An estimated 1.2 million people have been forced from their homes within Syria during the conflict, many of them staying in public buildings.

The ICRC has 50 foreign and Syrian aid workers in the country. Since the start of the year, the ICRC and the Syrian Arab Red Crescent have distributed relief items to 800,000 people and ensured that over one million people have enough clean water. But heavy fighting over recent months means “we are confronted with a new situation”, said the ICRC president.

Swiss long-term support

Senior Swiss foreign ministry officials say the Syrian population will need humanitarian aid for several years as there is no end in sight for the 17-month conflict between the government and rebels.

Beat von Däniken, coordinator of the Swiss Agency for Development and Cooperation in the Jordanian capital Amman, said the Syrians could rely on Swiss help.

“We plan to stay in region for a while,” he told a news conference in Bern on Thursday.

The foreign ministry earlier this week announced it was increasing its aid budget to SFr13 million ($13.6 million). The money is going toward aid efforts by the ICRC and United Nations organisations.
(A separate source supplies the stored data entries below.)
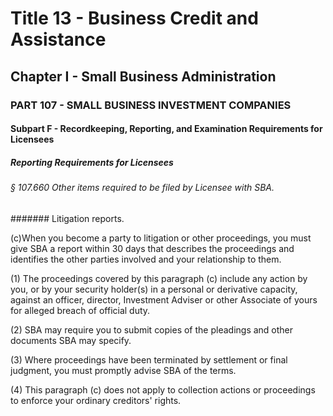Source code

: 
# Title 13 - Business Credit and Assistance
## Chapter I - Small Business Administration
### PART 107 - SMALL BUSINESS INVESTMENT COMPANIES
#### Subpart F - Recordkeeping, Reporting, and Examination Requirements for Licensees
##### Reporting Requirements for Licensees
###### § 107.660 Other items required to be filed by Licensee with SBA.
####### Litigation reports.

(c)When you become a party to litigation or other proceedings, you must give SBA a report within 30 days that describes the proceedings and identifies the other parties involved and your relationship to them.

(1) The proceedings covered by this paragraph (c) include any action by you, or by your security holder(s) in a personal or derivative capacity, against an officer, director, Investment Adviser or other Associate of yours for alleged breach of official duty.

(2) SBA may require you to submit copies of the pleadings and other documents SBA may specify.

(3) Where proceedings have been terminated by settlement or final judgment, you must promptly advise SBA of the terms.

(4) This paragraph (c) does not apply to collection actions or proceedings to enforce your ordinary creditors' rights.
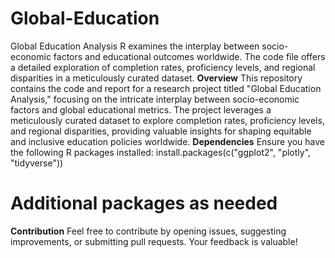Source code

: # Global-Education
Global Education Analysis R examines the interplay between socio-economic factors and educational outcomes worldwide. The code file offers a detailed exploration of completion rates, proficiency levels, and regional disparities in a meticulously curated dataset.
**Overview**
This repository contains the code and report for a research project titled "Global Education Analysis," focusing on the intricate interplay between socio-economic factors and global educational metrics. The project leverages a meticulously curated dataset to explore completion rates, proficiency levels, and regional disparities, providing valuable insights for shaping equitable and inclusive education policies worldwide.
**Dependencies**
Ensure you have the following R packages installed:
install.packages(c("ggplot2", "plotly", "tidyverse"))
# Additional packages as needed

**Contribution**
Feel free to contribute by opening issues, suggesting improvements, or submitting pull requests. Your feedback is valuable!
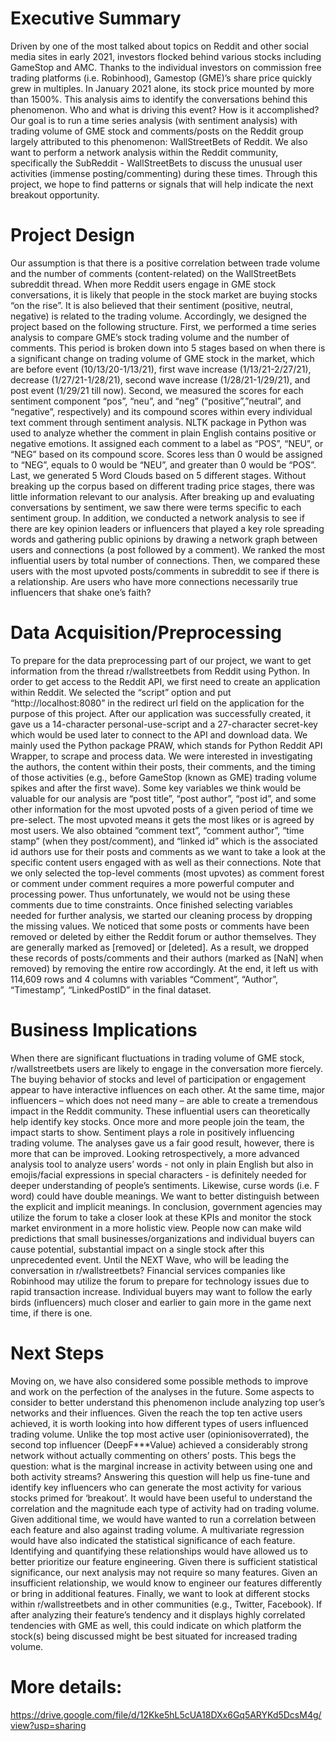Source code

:# Executive Summary
Driven by one of the most talked about topics on Reddit and other social media sites in early 2021, investors flocked behind various stocks including GameStop and AMC. Thanks to the individual investors on commission free trading platforms (i.e. Robinhood), Gamestop (GME)’s share price quickly grew in multiples. In January 2021 alone, its stock price mounted by more than 1500%. 
This analysis aims to identify the conversations behind this phenomenon. Who and what is driving this event? How is it accomplished? Our goal is to run a time series analysis (with sentiment analysis) with trading volume of GME stock and comments/posts on the Reddit group largely attributed to this phenomenon: WallStreetBets of Reddit. We also want to perform a network analysis within the Reddit community, specifically the SubReddit - WallStreetBets to discuss the unusual user activities (immense posting/commenting) during these times. Through this project, we hope to find patterns or signals that will help indicate the next breakout opportunity.

# Project Design
Our assumption is that there is a positive correlation between trade volume and the number of comments (content-related) on the WallStreetBets subreddit thread. When more Reddit users engage in GME stock conversations, it is likely that people in the stock market are buying stocks “on the rise”. It is also believed that their sentiment (positive, neutral, negative) is related to the trading volume. Accordingly, we designed the project based on the following structure. 
First, we performed a time series analysis to compare GME’s stock trading volume and the number of comments. This period is broken down into 5 stages based on when there is a significant change on trading volume of GME stock in the market, which are before event (10/13/20-1/13/21), first wave increase (1/13/21-2/27/21), decrease (1/27/21-1/28/21), second wave increase (1/28/21-1/29/21), and post event (1/29/21 till now). 
Second, we measured the scores for each sentiment component “pos”, “neu”, and “neg” (“positive”,”neutral”, and “negative”, respectively) and its compound scores within every individual text comment through sentiment analysis. NLTK package in Python was used to analyze whether the comment in plain English contains positive or negative emotions. It assigned each comment to a label as “POS”, “NEU”, or “NEG” based on its compound score. Scores less than 0 would be assigned to “NEG”, equals to 0 would be “NEU”, and greater than 0 would be “POS”. 	
Last, we generated 5 Word Clouds based on 5 different stages. Without breaking up the corpus based on different trading price stages, there was little information relevant to our analysis. After breaking up and evaluating conversations by sentiment, we saw there were terms specific to each sentiment group. 
In addition, we conducted a network analysis to see if there are key opinion leaders or influencers that played a key role spreading words and gathering public opinions by drawing a network graph between users and connections (a post followed by a comment). We ranked the most influential users by total number of connections. Then, we compared these users with the most upvoted posts/comments in subreddit to see if there is a relationship. Are users who have more connections necessarily true influencers that shake one’s faith?

# Data Acquisition/Preprocessing
To prepare for the data preprocessing part of our project, we want to get information from the thread r/wallstreetbets from Reddit using Python. In order to get access to the Reddit API, we first need to create an application within Reddit. We selected the “script” option and put “http://localhost:8080” in the redirect url field on the application for the purpose of this project. After our application was successfully created, it gave us a 14-character personal-use-script and a 27-character secret-key which would be used later to connect to the API and download data.
We mainly used the Python package PRAW, which stands for Python Reddit API Wrapper, to scrape and process data. We were interested in investigating the authors, the content within their posts, their comments, and the timing of those activities (e.g., before GameStop (known as GME) trading volume spikes and after the first wave). Some key variables we think would be valuable for our analysis are “post title”, “post author”, “post id”, and some other information for the most upvoted posts of a given period of time we pre-select. The most upvoted means it gets the most likes or is agreed by most users. We also obtained “comment text”, “comment author”, “time stamp” (when they post/comment), and “linked id” which is the associated id authors use for their posts and comments as we want to take a look at the specific content users engaged with as well as their connections. Note that we only selected the top-level comments (most upvotes) as comment forest or comment under comment requires a more powerful computer and processing power. Thus unfortunately, we would not be using these comments due to time constraints.
Once finished selecting variables needed for further analysis, we started our cleaning process by dropping the missing values. We noticed that some posts or comments have been removed or deleted by either the Reddit forum or author themselves. They are generally marked as [removed] or [deleted]. As a result, we dropped these records of posts/comments and their authors (marked as [NaN] when removed) by removing the entire row accordingly. At the end, it left us with 114,609 rows and 4 columns with variables “Comment”, “Author”, “Timestamp”, “LinkedPostID” in the final dataset. 

# Business Implications
When there are significant fluctuations in trading volume of GME stock, r/wallstreetbets users are likely to engage in the conversation more fiercely. The buying behavior of stocks and level of participation or engagement appear to have interactive influences on each other. At the same time, major influencers – which does not need many – are able to create a tremendous impact in the Reddit community. These influential users can theoretically help identify key stocks. Once more and more people join the team, the impact starts to show. Sentiment plays a role in positively influencing trading volume.
The analyses gave us a fair good result, however, there is more that can be improved. Looking retrospectively, a more advanced analysis tool to analyze users’ words - not only in plain English but also in emojis/facial expressions in special characters - is definitely needed for deeper understanding of people’s sentiments. Likewise, curse words (i.e. F word) could have double meanings. We want to better distinguish between the explicit and implicit meanings. 
In conclusion, government agencies may utilize the forum to take a closer look at these KPIs and monitor the stock market environment in a more holistic view. People now can make wild predictions that small businesses/organizations and individual buyers can cause potential, substantial impact on a single stock after this unprecedented event. Until the NEXT Wave, who will be leading the conversation in r/wallstreetbets? Financial services companies like Robinhood may utilize the forum to prepare for technology issues due to rapid transaction increase. Individual buyers may want to follow the early birds (influencers) much closer and earlier to gain more in the game next time, if there is one.  

# Next Steps
Moving on, we have also considered some possible methods to improve and work on the perfection of the analyses in the future. Some aspects to consider to better understand this phenomenon include analyzing top user’s networks and their influences. Given the reach the top ten active users achieved, it is worth looking into how different types of users influenced trading volume. Unlike the top most active user (opinionisoverrated), the second top influencer (DeepF***Value) achieved a considerably strong network without actually commenting on others’ posts. This begs the question: what is the marginal increase in activity between using one and both activity streams? Answering this question will help us fine-tune and identify key influencers who can generate the most activity for various stocks primed for ‘breakout’.
It would have been useful to understand the correlation and the magnitude each type of activity had on trading volume. Given additional time, we would have wanted to run a correlation between each feature and also against trading volume. A multivariate regression would have also indicated the statistical significance of each feature. Identifying and quantifying these relationships would have allowed us to better prioritize our feature engineering. Given there is sufficient statistical significance, our next analysis may not require so many features. Given an insufficient relationship, we would know to engineer our features differently or bring in additional features.
Finally, we want to look at different stocks within r/wallstreetbets and in other communities (e.g., Twitter, Facebook). If after analyzing their feature’s tendency and it displays highly correlated tendencies with GME as well, this could indicate on which platform the stock(s) being discussed might be best situated for increased trading volume.


# More details: 
https://drive.google.com/file/d/12Kke5hL5cUA18DXx6Gq5ARYKd5DcsM4g/view?usp=sharing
The Swiss contribution also helps fund projects with families in Lebanon who take in Syrian refugees or for schools in Jordan to house the displaced people.

Von Däniken says about 2.5 million people in Syria depend on humanitarian assistance while aid organisations face increasing resistance from the parties involved in the conflict.

Switzerland is among the top ten donors for Syria according to Manuel Bessler, head of the Humanitarian Aid Unit in the foreign ministry.

Switzerland also supports a political programme by the Syrian opposition and it called on the UN Security Council to take suspected cases of war crimes to an international tribunal.

Neither of these efforts compromise Switzerland’s status as a neutral country in the Middle East, according to foreign ministry officials.

The Syrian revolt began in March 2011 with mostly peaceful protests, but a government crackdown led many in the opposition to take up arms. The uprising has since mutated into a civil war. 
In a speech on June 26, the Syrian president said the country was now “at war” and that all sectors of the government and country must devote their energies to the war effort.

The UN has said more than 18,000 people have died in Syria since the beginning of the uprising. According to the Syrian Observatory for Human Rights (OSDH), more than 26,000 people have been killed, including 18,800 civilians, 1,000 defected soldiers and over 6,500 members of the Syrian armed and security forces.

The UN says 234,000 refugees have fled the conflict in Syria to neighbouring countries in the past 17 months. More than 100,000 Syrians fled their country in August, the highest total since the crisis began and triple the number for July; an estimated 2.5 million people need humanitarian assistance inside the country.